* _BRANO_
'''

L’Italia è terra, ma è anche mare. È una nazione relativamente piccola per quanto riguarda la superficie terrestre, poco più di trecentomila km quadrati che collocano il Belpaese al settantaduesimo posto nella classifica degli Stati per superficie. È invece una nazione piuttosto significativa per quanto riguarda la sua estensione costiera, con quasi 8.000 km di coste che collocano l’Italia al quattordicesimo posto al mondo per lunghezza delle sue coste marine, per intenderci più del Brasile e della Turchia e davvero molto di più di nazioni come la Francia e la Spagna (che hanno poco più della metà della superficie costiera rispetto a quella italiana). L’Italia è inoltre un paese che si proietta da Nord a Sud, inizia nel cuore dell’Europa continentale e termina a pochi chilometri dalle coste nordafricane. In realtà è ancora più corretto affermare che l’Italia si estende da Nord Ovest verso Sud Est. Non è una differenza da poco: Torino è più ad ovest di Oslo e Francoforte, mentre Lecce si trova più o meno sullo stesso parallelo di Sarajevo o Budapest. L’Italia ha una naturale propensione verso l’Oriente, che è stata una costante della sua storia ed è favorita dalla sua geografia. Soprattutto l’Italia è collocata al centro del Mediterraneo e questa sua collocazione, nel bene e nel male, la definisce e forma l’identità nazionale, influenza i popoli che la abitano e le loro vocazioni ed aspirazioni ed è determinante nella vicenda storica.

'''

* _CONSEGNA_
Rispondi, per favore, a queste domande sul brano:
(a) In quale posizione si colloca l'Italia nella classifica degli Stati per superficie?
(b) Quanti chilometri di coste ha l'Italia?
(c) Con quali città Lecce si trova più o meno sullo stesso parallelo?

* _ELENCO DEI RECORD_
'''

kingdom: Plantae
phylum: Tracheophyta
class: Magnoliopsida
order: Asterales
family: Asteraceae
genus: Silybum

'''
'''

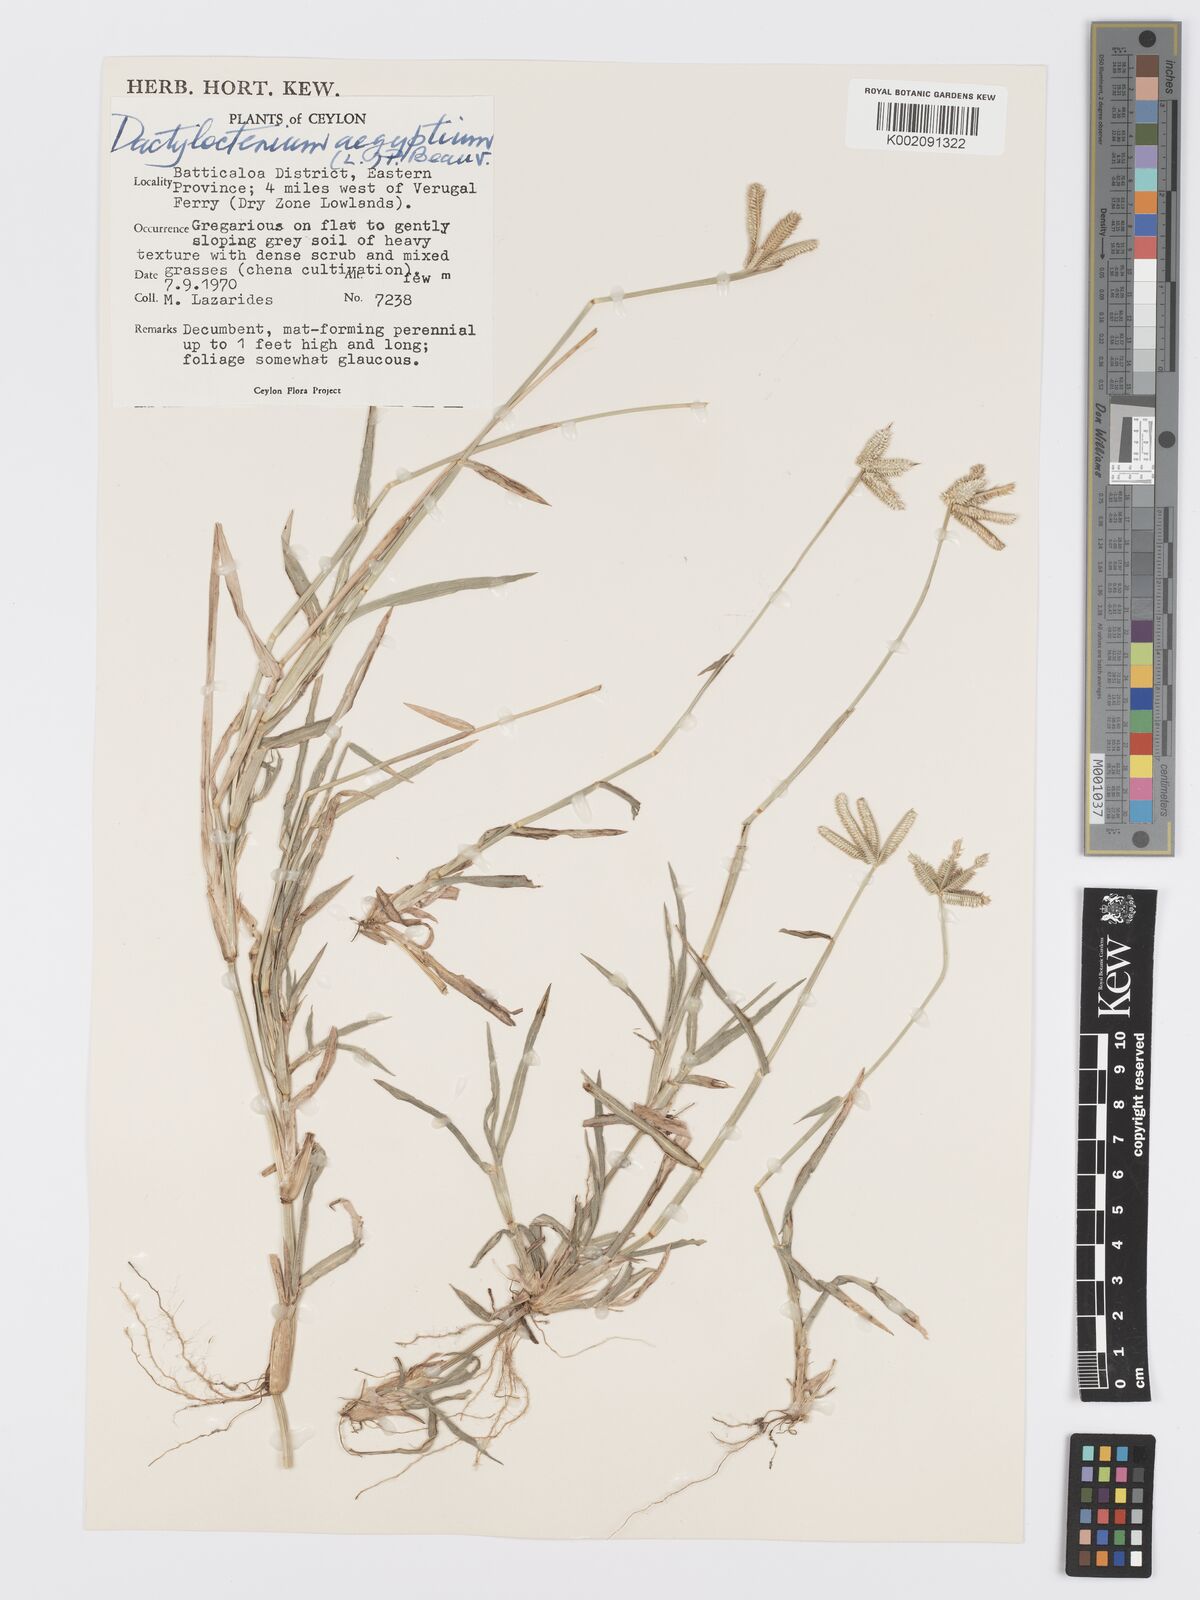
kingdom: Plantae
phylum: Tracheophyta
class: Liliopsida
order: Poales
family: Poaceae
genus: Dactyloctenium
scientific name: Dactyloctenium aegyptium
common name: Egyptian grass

'''

* _RISPOSTA_
(a) Al settantaduesimo posto.
(b) Quasi 8.000 km.
(c) Con Sarajevo o Budapest.